A uniform board of length $L$ and weight $W$ is balanced on a fixed semicircular cylinder of radius $R$ as shown in the figure. If the plank is tilted slightly from its equilibrium position, then show that time period of oscillations is given by $T = \frac{\pi L}{\sqrt{3gR}}$ .

Opalg · #2 $Old$ May 30th, 2009, 01:48 AM

Quote:

Originally Posted by fardeen_gen $View Post$

A uniform board of length $L$ and weight $W$ is balanced on a fixed semicircular cylinder of radius $R$ as shown in the figure.
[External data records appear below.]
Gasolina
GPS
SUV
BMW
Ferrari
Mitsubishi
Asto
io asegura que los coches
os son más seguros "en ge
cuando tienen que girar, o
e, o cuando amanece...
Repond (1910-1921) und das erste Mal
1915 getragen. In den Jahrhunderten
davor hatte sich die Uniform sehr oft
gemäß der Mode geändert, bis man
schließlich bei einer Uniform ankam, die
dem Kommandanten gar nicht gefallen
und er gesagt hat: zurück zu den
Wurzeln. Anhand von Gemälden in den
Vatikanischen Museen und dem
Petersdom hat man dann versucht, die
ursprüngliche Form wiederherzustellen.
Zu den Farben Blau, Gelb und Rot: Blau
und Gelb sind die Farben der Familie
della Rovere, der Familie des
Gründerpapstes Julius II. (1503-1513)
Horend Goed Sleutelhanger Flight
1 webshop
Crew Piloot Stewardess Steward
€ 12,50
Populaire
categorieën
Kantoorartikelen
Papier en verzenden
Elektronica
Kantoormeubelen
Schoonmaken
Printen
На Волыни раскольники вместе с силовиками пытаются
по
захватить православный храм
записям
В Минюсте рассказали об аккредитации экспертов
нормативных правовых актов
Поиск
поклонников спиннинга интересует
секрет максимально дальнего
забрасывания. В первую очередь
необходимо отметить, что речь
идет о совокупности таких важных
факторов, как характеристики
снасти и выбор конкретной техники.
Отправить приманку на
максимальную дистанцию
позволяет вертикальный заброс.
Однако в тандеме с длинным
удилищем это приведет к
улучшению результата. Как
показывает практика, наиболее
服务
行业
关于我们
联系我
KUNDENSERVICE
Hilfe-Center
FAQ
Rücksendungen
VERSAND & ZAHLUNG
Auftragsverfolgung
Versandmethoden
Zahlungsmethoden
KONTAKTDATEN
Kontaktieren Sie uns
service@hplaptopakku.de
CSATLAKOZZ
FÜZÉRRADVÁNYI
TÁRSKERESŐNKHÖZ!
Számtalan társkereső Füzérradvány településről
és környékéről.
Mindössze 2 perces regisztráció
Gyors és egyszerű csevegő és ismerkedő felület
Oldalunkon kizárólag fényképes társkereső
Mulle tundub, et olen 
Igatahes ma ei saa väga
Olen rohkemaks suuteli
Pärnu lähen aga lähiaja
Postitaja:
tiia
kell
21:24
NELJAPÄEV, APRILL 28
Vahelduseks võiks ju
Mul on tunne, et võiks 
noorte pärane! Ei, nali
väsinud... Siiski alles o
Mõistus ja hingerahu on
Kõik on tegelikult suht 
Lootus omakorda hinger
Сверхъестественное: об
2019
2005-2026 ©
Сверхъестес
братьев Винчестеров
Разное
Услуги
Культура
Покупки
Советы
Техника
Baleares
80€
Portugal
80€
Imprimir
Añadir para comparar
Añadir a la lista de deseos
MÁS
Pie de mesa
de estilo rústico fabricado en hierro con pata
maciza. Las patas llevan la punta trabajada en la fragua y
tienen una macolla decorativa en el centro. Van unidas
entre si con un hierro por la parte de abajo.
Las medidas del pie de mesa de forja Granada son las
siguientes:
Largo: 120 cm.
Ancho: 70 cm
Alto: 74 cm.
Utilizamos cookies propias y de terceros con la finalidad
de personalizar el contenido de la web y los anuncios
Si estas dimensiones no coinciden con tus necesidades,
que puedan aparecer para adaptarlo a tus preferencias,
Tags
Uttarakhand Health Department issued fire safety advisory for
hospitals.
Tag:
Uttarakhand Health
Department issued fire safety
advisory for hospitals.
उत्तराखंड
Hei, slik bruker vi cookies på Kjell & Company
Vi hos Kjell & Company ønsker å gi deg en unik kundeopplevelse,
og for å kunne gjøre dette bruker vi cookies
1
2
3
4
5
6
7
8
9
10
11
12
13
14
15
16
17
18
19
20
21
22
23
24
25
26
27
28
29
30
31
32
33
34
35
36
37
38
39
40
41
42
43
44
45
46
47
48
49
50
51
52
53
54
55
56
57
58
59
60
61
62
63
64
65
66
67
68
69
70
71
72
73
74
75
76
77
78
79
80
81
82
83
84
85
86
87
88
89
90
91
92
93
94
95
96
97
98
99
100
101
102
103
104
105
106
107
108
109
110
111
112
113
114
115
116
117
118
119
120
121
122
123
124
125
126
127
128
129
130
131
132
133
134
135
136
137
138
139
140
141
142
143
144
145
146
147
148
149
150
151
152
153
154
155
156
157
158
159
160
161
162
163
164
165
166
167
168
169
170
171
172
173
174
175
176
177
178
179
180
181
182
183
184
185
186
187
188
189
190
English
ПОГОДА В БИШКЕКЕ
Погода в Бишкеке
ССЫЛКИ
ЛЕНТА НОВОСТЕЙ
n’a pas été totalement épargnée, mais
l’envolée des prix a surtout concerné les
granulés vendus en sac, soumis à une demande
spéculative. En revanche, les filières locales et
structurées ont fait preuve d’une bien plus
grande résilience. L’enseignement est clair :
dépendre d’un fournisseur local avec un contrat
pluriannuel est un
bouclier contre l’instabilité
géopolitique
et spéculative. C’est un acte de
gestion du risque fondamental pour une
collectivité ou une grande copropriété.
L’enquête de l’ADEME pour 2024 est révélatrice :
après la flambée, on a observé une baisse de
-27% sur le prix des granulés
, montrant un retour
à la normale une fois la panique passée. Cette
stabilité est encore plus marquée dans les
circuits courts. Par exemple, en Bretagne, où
If the plank is tilted slightly from its equilibrium position, then show that time period of oscillations is given by $T = \frac{\pi L}{\sqrt{3gR}}$ .

When the point of contact is at an angle $\theta$ with the vertical, the forces on the plank are its weight W (at the centre of the plank) and an upwards force N at the point of contact. The angular equation of motion (about the point of contact) is $I\ddot{\theta} = -Wd$ , where I is the moment of inertia about the point of contact, and d is the horizontal distance from the centre of the plank to the point of contact.

Assuming that $\theta$ is small, we can use the approximate value $d\approx R\theta$ . Also, we can assume that I is the same as the moment of inertia about the centre of the plank. The formula for the moment of inertia of a rod of mass m and length l about its midpoint is $I = \tfrac1{12}ml^2$ . So we take $I\approx \frac{WL^2}{12g}$ .

Then the (approximate) angular equation of motion is $\frac{WL^2}{12g}\ddot{\theta} = -WR\theta$ , or $\ddot{\theta} = -\frac{12Rg}{L^2}\theta$ . That is an SHM equation for a motion with period $2\pi/\sqrt{12Rg/L^2} = \pi L/\sqrt{3Rg}$ .